I am seeing following pattern too many times to not to worry:
2024-07-30T07:40:28Z INFO piecestore download started GET_AUDIT
2024-07-30T07:40:52Z INFO piecestore download canceled GET_AUDIT
2024-07-30T14:54:22Z INFO piecestore download started GET_REPAIR
2024-07-30T14:55:08Z INFO piecestore download canceled GET_REPAIR
2024-07-30T21:40:04Z INFO piecestore download started GET_REPAIR
2024-07-30T21:40:32Z INFO piecestore download canceled GET_REPAIR
It tries for the same piece several times, sometimes succeeding, sometimes not and will continue with a new piece for the next audit afterwards.
Cancelled audits look unusual to me, I cannot remember seeing that under normal circumstances. In the past we had this:
and
Is it normal to see cancelled Audits now, maybe something has changed and is the pattern normal to see 1 GET_AUDIT for a piece and after that GET_REPAIR requests for the same piece, maybe as audit substitution or something.
Because it seems to affect audit scores on several nodes for me.
Are cancelled audits the new normal?
And is the pattern to see a GET_AUDIT and later one or more GET_REPAIR requests also a normal one?
Great, such an info message will be helpful I guess.
Context canceled is slow disk, correct? I think this is the most probable cause in my case when many uploads are happening at the same time.

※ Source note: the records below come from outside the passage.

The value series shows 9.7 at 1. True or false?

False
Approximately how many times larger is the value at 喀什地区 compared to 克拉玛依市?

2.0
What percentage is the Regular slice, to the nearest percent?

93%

Now when audits can get canceled, what is the effect on the audit score and why are we seeing this pattern that after a GET_AUDIT request there are the subsequent GET_REPAIR requests.

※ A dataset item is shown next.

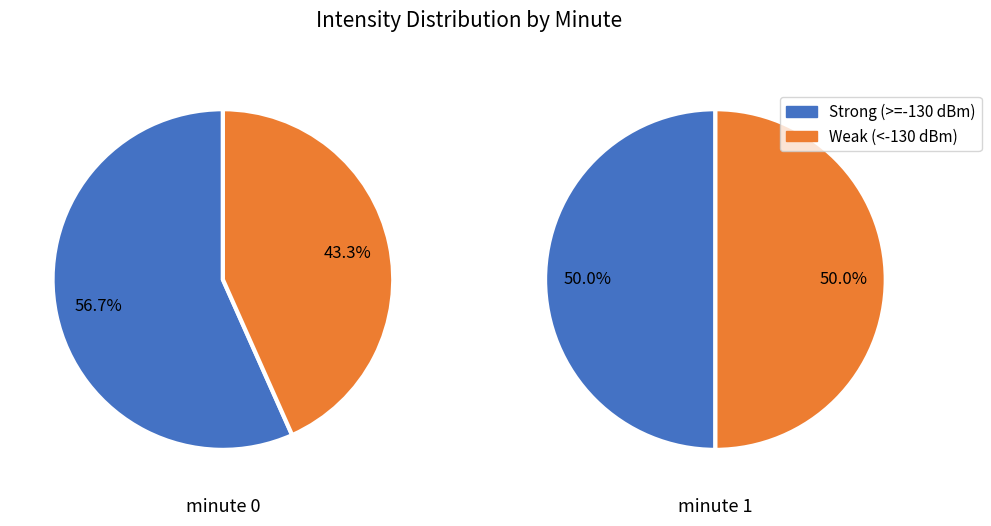

Count the number of slices in the pie.

2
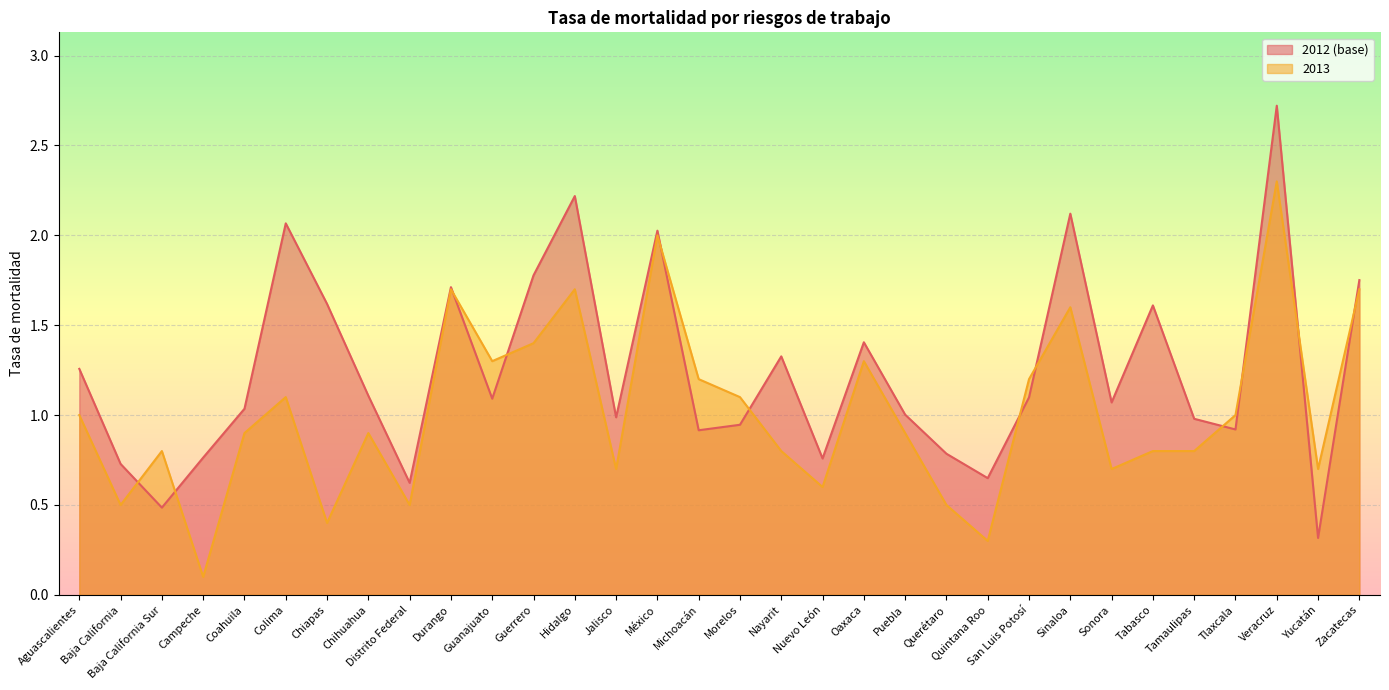

How many distinct data groups are displayed?

2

But looking at your log lines, and their timestamps, they don’t elapse that long besides the log line conditionally checks if the context is directly canceled, so it excludes timeouts, etc.
Now when audits can get canceled, what is the effect on the audit score and why are we seeing this pattern that after a GET_AUDIT request there are the subsequent GET_REPAIR requests.
A canceled audit isn’t a failed audit. It’s delegated to the reverifier that uses GET_REPAIR. The reverifier currently tries 3 times before marking the pieces as “lost” and your node will be accounted for it, however, we allow a small amount of bitrot.
What makes this weird is that I see the error download canceled and many nodes. But there is one specific machine where it seems to impact the audit score which is on a steady decline. I don’t see this happen on other nodes. This is strange.
Instead, this new value of 150kB is still reasonably generous while limiting transfer time for a full-size piece to around 15s.
We shorten that time here as well, from 5m to 15s.
How does this align with the config setting storage2.monitor.verify-dir-readable-timeout?
15s does not seem to be sufficient when a node is experiencing high load.
They are independent and have a different goals. The writability/readability checkers are used to detect hardware issues before it’s too late.
150kB/15s seems reasonable, usually disks should be capable to read so small amount of data even under a high load (unless there is also a potential or ongoing hardware issue).
I still did not get a confirmation, that “context canceled” GET_AUDIT is affecting the audit score, since there also at least two retries after a while for the same piece.
I thought the audit is not about the time a node needs to provide the data but about if it provides the correct data. Now with that stricter time settings you are mixing 2 different things together.
It better should not. If it does then 15 seconds is not auditing it is penalizing slow nodes that might be running a huge parallel rsync or a raid build or something else on the same hardware that is busy. 15 seconds is ways too strict.
Maybe there should be additional retries immediately following the first canceled attempt. Chances are after 2 or 3 retries the file is in the cache and can be provided fast and successfully.